Gas or vacuum packaging of food & shelf-life studies.

MATERIALS REQUIRED

 2 ply laminate (paper/Aluminum)


 Low density polyethylene (LDPE)
 Vacuum packaging machine, sealing machine

THEORY

 Vacuum Packaging

It is a modern technique to package food products. This involves the extraction of air contained in the
package and then hermetically sealing it. In this way, oxygen and all chemical and biological contaminants
such as pollution substances, bacteria and molds that are normally present in the air, are eliminated from
being in contact with the product. It is a method of packaging that means it removes air from the package
prior to sealing. This method of packaging that involves (manually or automatically) placing items in a
plastic film package or any other package removing air from inside and sealing the package. This reduces
the atmospheric oxygen limiting the growth of aerobic bacteria or fungi, and preventing the evaporation of
volatile compounds. Vacuum is the pressure lower than the atmospheric pressure.

 Vacuum packaging is done for the following reasons:

1. The immediate elimination of air from a food package (i.e., O2), ensures a long shelf life of any
perishable food product.)
2. It ensures good preservation.
3. Reduce the volume of the contents and package.
4. It ensures effective protection against accidental recontamination.
5. It helps in increasing the shelf life of the products by expelling oxygen.
6. Protect its quality and preserve its value.
7. Maintain its characteristics of color, flavor and nutritional value longer.
8. Vacuum packaging is the most common and is preferred on gas packaging as it is cheaper because it
does not involve the filling of any additional gases.
9. Vacuum packaging is more effective than modified atmosphere packaging (MAP) as it depends on the
product being packaged.
 Foods that are vacuum packaged

(1) Dry fruits, whole spices like cinnamon sticks, etc.


(2) Cheese, paneer, spices.
(3) Fish, meat.
(4) Baked goods.
(5) Fruits and vegetables.

 Foods that cannot be vacuum packaged

(1) Eggs (because it shell may get broken due to pressure.)


(2) Liquids (because it may get sucked up by the nozzle.)
(3) Mushrooms.
(4) Skim milk product or dried milk powder.

 Advantages of vacuum packaging

(1) It substantially increases the shelf life.


(2) It provides barrier from external elements.
(3) It promotes clear and visible external packaging.
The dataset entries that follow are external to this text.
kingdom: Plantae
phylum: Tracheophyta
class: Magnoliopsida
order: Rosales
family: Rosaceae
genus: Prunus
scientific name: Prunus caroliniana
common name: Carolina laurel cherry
It is quick and efficient.
(4) The product loss is reduced.
(5) It is an affordable packaging option.
(6) It is excellent even for low temperature.

 Disadvantages of vacuum packaging

(1) The external gases used can increase the cost.
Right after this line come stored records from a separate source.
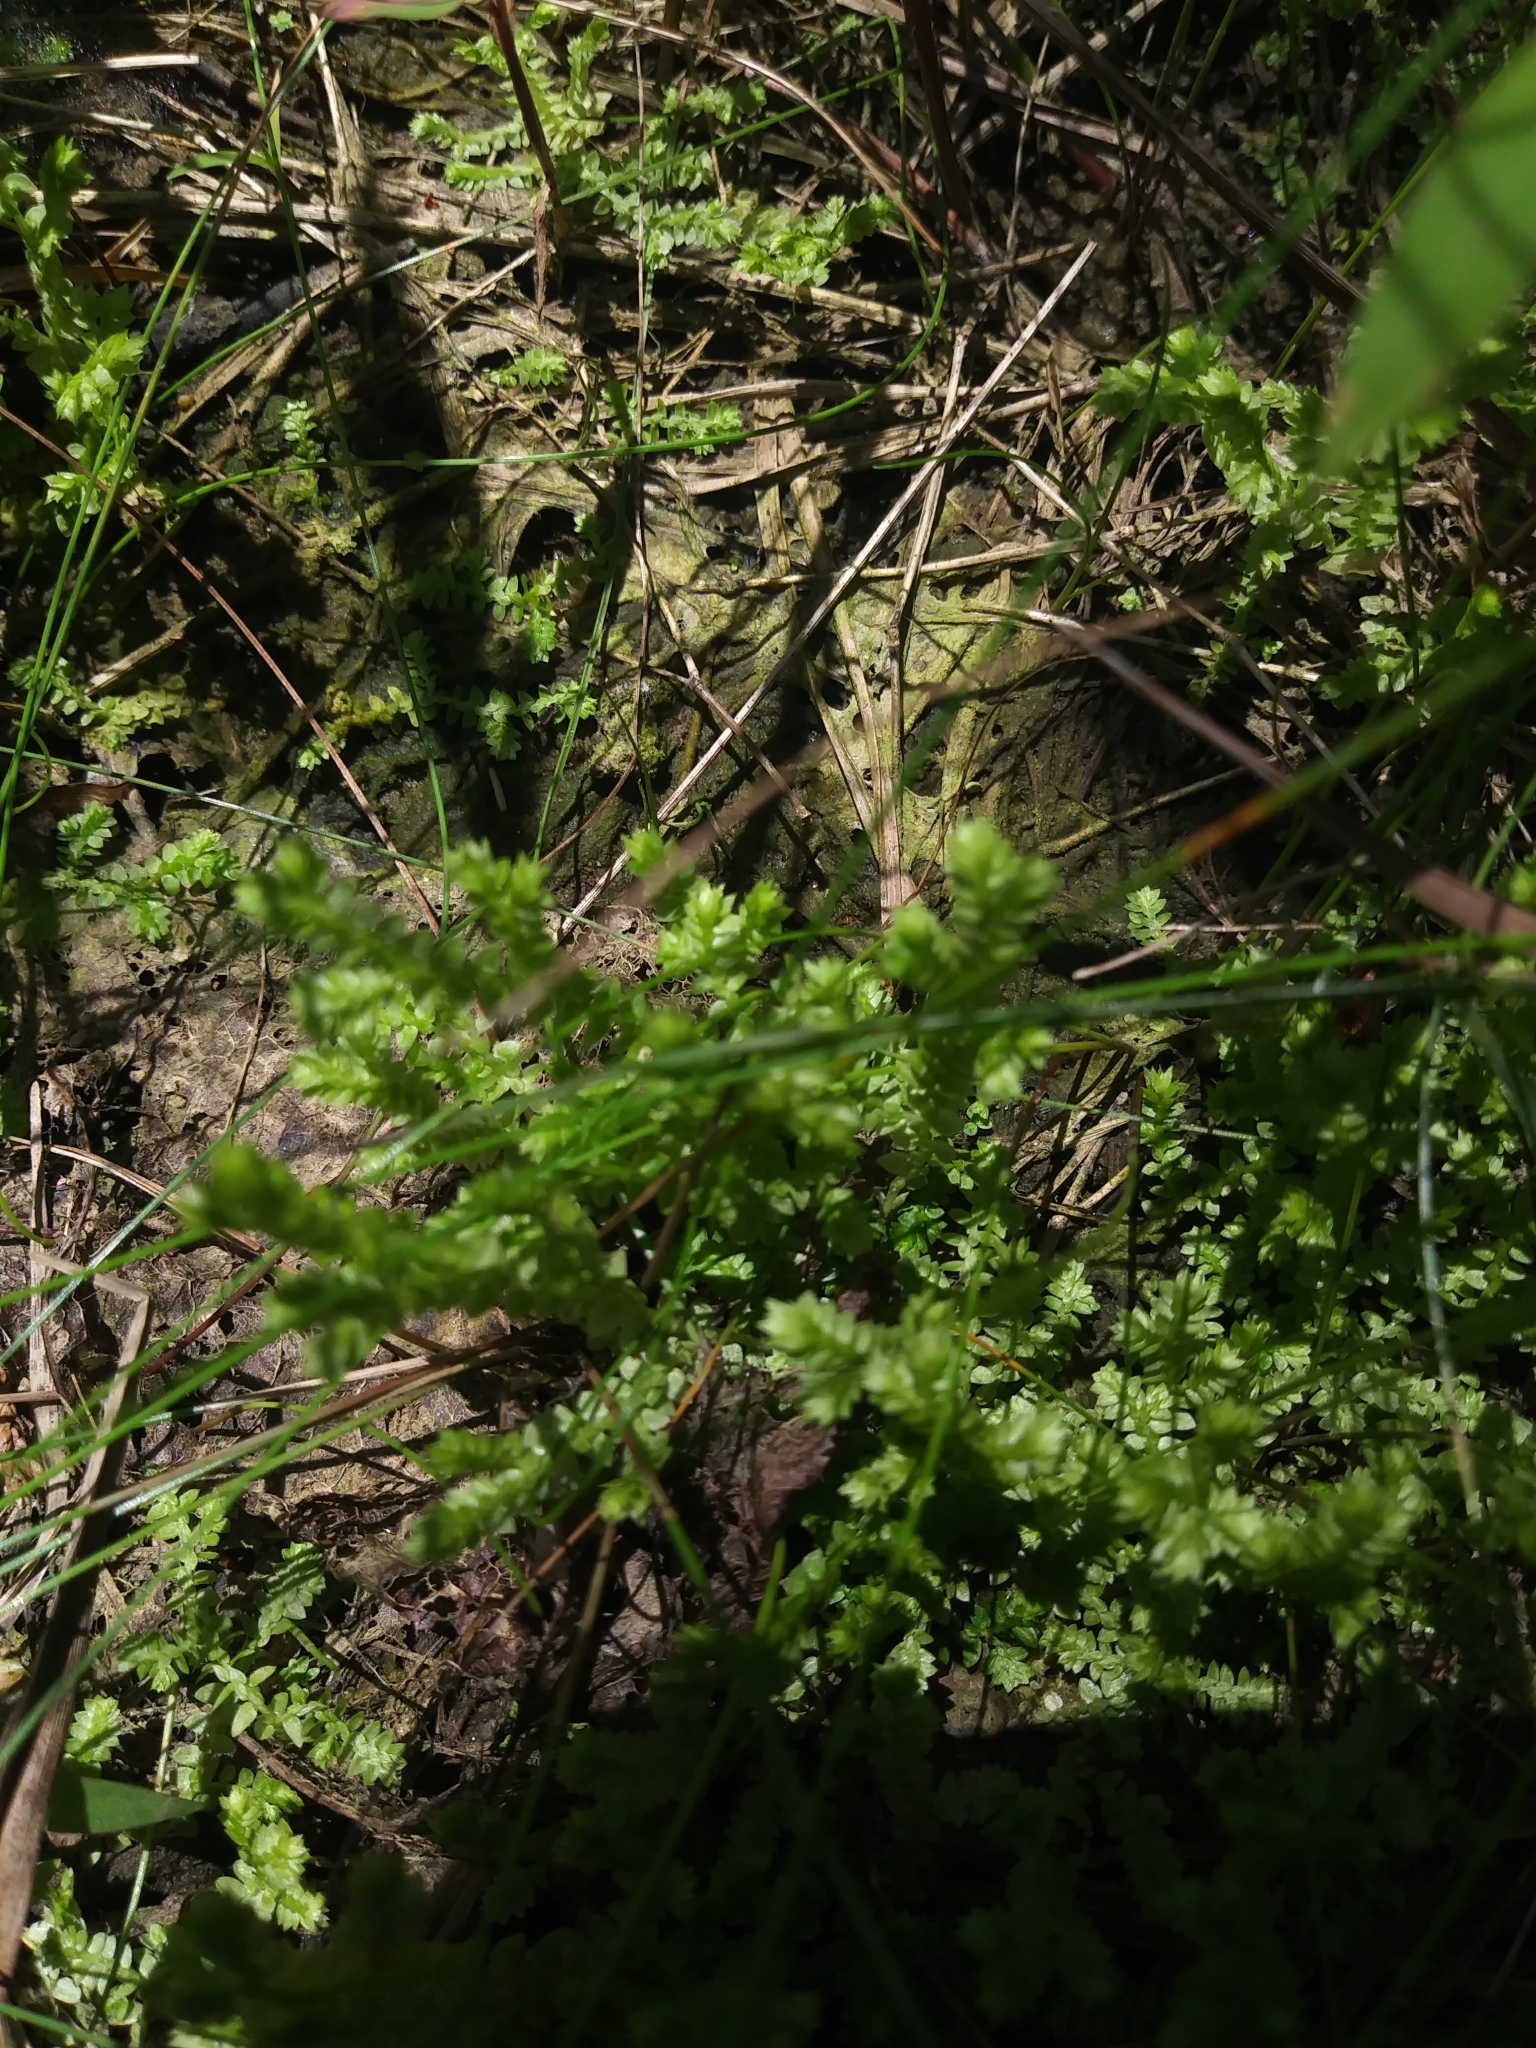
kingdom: Plantae
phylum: Tracheophyta
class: Lycopodiopsida
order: Selaginellales
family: Selaginellaceae
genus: Selaginella
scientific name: Selaginella apoda
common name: Creeping spikemoss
(2) There may be loss of preservation, once the package is opened.

PROCEDURE

1. Set the conditions given on the main panel as vacuum (MPa); vacuum or aeration
towards the vacuum side of machine,
2. Set the vacuum time at 30 sec and aeration time nil.
3. For sealing the time should be set to 1 sec and the heating voltage by one unit.
4. Fill the sample in the packaging material and place it near nozzle.
5. Close the lid of vacuum packaging machine.
6. Observe the change in the packaging material from the transparent top lid of the machine.